Chevonne Mansfield has moved multiple times for her career, but New York energy will always be a driving force. Born and raised on Long Island, the St. John’s University graduate is now based in Washington, D.C., since becoming the executive senior associate athletics director and senior women’s administrator at Howard University in March. No stranger to HBCU culture—Mansfield earned her master’s degree at University of Maryland Eastern Shore—she is thriving in her new environment.
“I have a lot of love for Howard; I previously spent three years here,” said Mansfield, who started her career in collegiate athletics as an assistant sports information director at Howard. “For me, this is like coming full circle. It’s a return to home.
“For my trajectory, this is another step towards my career goals, which are to be in athletic administration supporting student-athletes and helping to shape and mold them,” she added. “I like working on a campus.”
After her three years at Howard (2007-’10), Mansfield worked at the Southwestern Athletic Conference (a Division I conference of HBCUs), helping to reshape perceptions of the SWAC. She then worked at the Southeastern Conference before becoming communications director for the American Athletics Conference and then the LEAD1 Association (athletics directors). While working as deputy athletics director at Florida Memorial University, she stepped in as interim athletics director for almost two years.
Mansfield recalls her introduction to HBCU life in graduate school and sees the value of students seeing professors who look like them and take a vested interest in their success. She values being a role model for Howard Bison student-athletes.

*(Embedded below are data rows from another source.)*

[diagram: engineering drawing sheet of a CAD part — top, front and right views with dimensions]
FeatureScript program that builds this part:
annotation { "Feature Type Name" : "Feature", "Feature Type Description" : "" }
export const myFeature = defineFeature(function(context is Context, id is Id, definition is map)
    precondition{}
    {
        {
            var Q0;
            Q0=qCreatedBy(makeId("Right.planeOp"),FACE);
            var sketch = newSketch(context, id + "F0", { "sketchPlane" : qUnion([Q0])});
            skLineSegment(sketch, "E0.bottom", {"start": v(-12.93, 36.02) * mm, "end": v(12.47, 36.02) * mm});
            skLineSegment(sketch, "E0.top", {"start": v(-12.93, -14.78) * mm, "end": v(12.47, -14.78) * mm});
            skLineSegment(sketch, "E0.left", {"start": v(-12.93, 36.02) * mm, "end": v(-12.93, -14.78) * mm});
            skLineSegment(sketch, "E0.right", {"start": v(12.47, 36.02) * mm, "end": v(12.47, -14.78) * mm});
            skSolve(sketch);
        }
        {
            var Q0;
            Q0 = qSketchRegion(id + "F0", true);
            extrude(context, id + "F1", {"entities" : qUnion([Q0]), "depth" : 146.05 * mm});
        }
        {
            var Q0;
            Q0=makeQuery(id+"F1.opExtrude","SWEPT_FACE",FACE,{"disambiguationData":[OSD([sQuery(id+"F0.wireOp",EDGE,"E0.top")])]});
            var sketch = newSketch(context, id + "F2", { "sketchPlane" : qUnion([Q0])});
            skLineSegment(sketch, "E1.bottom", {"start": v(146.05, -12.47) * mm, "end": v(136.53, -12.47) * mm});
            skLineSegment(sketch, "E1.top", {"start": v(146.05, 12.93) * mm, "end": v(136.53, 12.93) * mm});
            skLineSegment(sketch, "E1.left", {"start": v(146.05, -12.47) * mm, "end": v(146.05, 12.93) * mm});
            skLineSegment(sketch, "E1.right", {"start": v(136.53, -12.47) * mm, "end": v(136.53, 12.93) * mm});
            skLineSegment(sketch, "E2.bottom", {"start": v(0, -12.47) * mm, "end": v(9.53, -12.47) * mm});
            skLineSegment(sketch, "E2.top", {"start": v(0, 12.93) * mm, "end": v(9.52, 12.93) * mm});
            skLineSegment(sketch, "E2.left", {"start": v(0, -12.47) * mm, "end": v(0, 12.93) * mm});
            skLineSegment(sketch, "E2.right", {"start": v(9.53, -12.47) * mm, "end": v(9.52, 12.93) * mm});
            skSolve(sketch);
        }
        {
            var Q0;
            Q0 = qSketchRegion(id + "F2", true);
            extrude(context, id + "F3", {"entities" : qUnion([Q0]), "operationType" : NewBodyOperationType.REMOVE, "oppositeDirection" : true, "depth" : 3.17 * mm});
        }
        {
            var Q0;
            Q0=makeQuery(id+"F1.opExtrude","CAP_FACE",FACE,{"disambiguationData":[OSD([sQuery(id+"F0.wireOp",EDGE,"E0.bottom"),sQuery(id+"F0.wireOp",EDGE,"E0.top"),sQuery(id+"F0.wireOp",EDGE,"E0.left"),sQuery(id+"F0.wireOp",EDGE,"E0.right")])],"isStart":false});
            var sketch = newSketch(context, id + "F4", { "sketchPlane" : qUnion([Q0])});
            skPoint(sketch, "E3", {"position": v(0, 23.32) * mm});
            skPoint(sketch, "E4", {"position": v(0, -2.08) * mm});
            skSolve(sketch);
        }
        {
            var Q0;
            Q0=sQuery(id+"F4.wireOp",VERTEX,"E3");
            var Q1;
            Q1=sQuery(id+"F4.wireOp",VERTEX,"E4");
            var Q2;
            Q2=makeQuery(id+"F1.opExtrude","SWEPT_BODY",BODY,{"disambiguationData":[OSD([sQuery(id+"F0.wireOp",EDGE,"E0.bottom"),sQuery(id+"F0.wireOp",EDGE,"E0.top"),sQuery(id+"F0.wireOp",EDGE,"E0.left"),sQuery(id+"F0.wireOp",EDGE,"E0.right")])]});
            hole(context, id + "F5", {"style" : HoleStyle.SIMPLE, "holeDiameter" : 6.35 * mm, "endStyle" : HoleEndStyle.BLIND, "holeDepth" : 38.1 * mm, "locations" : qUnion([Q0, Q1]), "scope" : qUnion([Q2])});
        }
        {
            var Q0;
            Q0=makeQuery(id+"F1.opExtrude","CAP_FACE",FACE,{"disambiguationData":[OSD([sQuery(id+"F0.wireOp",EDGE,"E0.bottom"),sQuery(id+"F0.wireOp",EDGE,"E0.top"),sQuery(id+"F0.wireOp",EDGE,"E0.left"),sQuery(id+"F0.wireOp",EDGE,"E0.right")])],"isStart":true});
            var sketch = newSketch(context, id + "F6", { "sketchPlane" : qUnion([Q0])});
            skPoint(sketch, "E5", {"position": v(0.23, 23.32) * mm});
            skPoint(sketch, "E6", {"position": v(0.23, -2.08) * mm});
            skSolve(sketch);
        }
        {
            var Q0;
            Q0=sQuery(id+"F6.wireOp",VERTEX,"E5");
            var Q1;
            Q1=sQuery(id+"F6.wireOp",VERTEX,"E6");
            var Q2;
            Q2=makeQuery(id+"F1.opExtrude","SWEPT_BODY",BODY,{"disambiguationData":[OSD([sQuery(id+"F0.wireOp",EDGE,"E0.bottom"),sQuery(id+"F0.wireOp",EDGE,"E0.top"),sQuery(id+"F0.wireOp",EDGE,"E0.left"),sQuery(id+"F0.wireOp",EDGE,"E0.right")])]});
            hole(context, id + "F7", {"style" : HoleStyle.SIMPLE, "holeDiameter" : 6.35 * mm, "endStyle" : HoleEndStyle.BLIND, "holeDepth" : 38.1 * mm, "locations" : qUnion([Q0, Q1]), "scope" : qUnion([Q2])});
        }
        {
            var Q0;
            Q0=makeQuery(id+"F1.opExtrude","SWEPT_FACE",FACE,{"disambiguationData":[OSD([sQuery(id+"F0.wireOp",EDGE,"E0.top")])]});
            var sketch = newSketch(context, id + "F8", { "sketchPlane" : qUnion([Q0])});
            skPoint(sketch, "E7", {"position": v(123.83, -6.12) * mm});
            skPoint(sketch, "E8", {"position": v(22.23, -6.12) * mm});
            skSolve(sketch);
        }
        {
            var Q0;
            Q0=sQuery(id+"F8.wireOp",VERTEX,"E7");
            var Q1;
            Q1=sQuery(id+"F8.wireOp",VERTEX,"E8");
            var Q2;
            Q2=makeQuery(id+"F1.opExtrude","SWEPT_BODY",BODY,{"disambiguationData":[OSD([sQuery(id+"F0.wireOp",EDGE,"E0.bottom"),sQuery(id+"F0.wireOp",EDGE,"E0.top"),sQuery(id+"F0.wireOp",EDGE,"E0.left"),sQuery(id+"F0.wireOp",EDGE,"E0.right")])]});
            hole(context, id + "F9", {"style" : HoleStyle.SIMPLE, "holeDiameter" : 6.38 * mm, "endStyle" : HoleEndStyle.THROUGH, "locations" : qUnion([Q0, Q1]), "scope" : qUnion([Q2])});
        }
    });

“Representation really matters to me,” she said. “Throughout my career, I didn’t have a lot of Black women to look to in these roles. The stats are out there about the low hiring, at least in Division I outside of HBCUs. There are not a lot of Black administrators in the head chair position or even senior staff at most Division I schools.
“That’s one of the reasons I decided to come back to Howard,” she continued. “[Athletic administration] has always been demanding, but the changes the last few years with sports betting, NIL and mental health, the stakes are really high. Being in this role is important, and I’m hoping that can show young Black women that this is an opportunity that you can pursue even if you come from a non-traditional background. I wasn’t a student-athlete and I didn’t have any connections in college athletics. It was just hard work. You can get here if you want.”